At BiBO, we believe everybody should conduct thorough due diligence of any company before entering into any transaction. That includes us.
We strongly advise that you confirm the following by carrying out your own due diligence, both on us as a company, and the market generally.
The wine investment market is not regulated by the FCA and as a result some of the practices involved are simply sophisticated investment scams.
Finding A Reputable Investment Partner is Vital
Investments should be viewed as mid to long-term (at least 3-5 years). Any merchant or investment firm suggesting otherwise should be avoided.
There will of course be short-term trends that have high yields but these are exceptions to the rule. They need to be assessed individually, the risk understood, and ultimately matched appropriately to the risk appetite of a client.
A firm should have a thorough understanding of both your investment goals, horizons, and timelines before suggesting any fine wine as an investment.
Finally, should the above have been taken into consideration, it is important to understand that the tail-end of your investment is just as crucial to overall success as a correct entrance into the market.
There are two components to consider, the liquidity of the market for your investment picks and the assistance your investment partners are willing to provide in exit.
Firstly, market liquidity is not uniform and needs to be a central consideration when constructing a portfolio. In most cases liquidity is easily judged and therefore matching a case to investor risk should be common practice. Unfortunately, we find that frequently this is not the case.
Secondly, due to excessive fees charged up front there is often little to no alignment of incentives between the investor and investment company at the point of exit and liquidation, with over- inflated portfolio values making it difficult to exit at the price the portfolio is valued at.
The fact that these are common occurrences is at the core of why we decided to enter this market sector.
Accuracy in Valuations
Denigrators of fine wine investment and those that wish to exploit the knowledge gap between investor and investment company for their own end often suggest that passion assets are hard to accurately value. This may indeed be the case with a one of a kind sports car or a painting by a grand master.
However, thanks to our own valuation tool, Liv-ex and winesearcher.com, the fine wine market has enough data points to enable experienced investors to accurately value fine wines.

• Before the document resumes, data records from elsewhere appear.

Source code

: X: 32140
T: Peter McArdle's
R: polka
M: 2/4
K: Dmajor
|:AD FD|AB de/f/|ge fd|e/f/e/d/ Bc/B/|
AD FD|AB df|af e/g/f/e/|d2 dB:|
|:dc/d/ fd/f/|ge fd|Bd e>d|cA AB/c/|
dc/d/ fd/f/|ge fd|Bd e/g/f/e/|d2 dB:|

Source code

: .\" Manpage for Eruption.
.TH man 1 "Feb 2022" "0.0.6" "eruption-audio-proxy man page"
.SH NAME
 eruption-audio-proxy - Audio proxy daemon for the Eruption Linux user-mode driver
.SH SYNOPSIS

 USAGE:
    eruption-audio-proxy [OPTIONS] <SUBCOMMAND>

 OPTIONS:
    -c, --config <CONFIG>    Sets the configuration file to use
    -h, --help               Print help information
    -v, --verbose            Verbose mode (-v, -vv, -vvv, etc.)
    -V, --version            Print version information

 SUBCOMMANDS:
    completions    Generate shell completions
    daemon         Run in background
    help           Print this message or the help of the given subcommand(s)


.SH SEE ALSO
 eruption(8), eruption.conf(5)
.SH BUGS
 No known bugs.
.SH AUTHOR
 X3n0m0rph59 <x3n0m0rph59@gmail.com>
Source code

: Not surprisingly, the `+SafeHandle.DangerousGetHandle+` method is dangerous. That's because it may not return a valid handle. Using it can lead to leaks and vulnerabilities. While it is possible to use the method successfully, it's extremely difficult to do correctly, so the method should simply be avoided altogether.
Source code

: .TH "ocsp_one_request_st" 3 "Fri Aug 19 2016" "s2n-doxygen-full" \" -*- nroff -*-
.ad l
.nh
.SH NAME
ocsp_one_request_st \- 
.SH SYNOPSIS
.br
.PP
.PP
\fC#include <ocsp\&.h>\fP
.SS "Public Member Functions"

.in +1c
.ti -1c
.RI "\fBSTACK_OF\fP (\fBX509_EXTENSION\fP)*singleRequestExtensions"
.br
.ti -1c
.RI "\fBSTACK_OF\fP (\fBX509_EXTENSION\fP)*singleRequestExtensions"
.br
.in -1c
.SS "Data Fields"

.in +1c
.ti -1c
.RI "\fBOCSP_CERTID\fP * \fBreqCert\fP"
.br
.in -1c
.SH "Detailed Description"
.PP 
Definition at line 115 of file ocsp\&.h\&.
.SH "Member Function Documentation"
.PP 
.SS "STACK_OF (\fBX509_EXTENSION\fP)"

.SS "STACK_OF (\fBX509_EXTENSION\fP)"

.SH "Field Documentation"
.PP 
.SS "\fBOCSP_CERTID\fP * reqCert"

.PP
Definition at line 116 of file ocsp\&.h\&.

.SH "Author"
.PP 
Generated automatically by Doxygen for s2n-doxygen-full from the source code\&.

Top producers recognise how poor imitations can sully their brand reputation around the world. Consequently, they have incorporated systems such as proof tagging, black light signatures and unique printing methods to ensure validity can be confirmed on demand.
We at BiBO will never place any wine into a portfolio that we feel has any doubt regarding provenance. Any reputable investment partner should hold the same position.
Unlike stocks and shares, fine wine is a tangible asset. However, with it being professionally stored, it can be difficult to verify that the wine you have is the wine you paid for, in perfect condition.
At BiBO, we have a condition report immediately available for all cases of wine. We also believe in radical transparency, and so will take any client that wishes to see their wine in situ to the warehouse, so that any investor can hold the wine that they have invested in.
Any financial investment carries with it a certain amount of risk and fine wine is no different. The prices of your portfolio can go down as well as up.
Although market fluctuations are not as dramatic as other financial instruments, peaks and troughs can create the propensity for impatient and improper management, incurring losses.
It is worth reiterating that in the last 20 years the wine market has averaged a minimum compound growth rate of 5.4% with an average of over 12%. Over a decade, fine wine returned an average of over 10%, and in fact has never recorded a negative return through this time period.
Finally, wine is a physical asset. While a stock can fall through the floor and become worthless, a First Growth Bordeaux will always be desired by someone.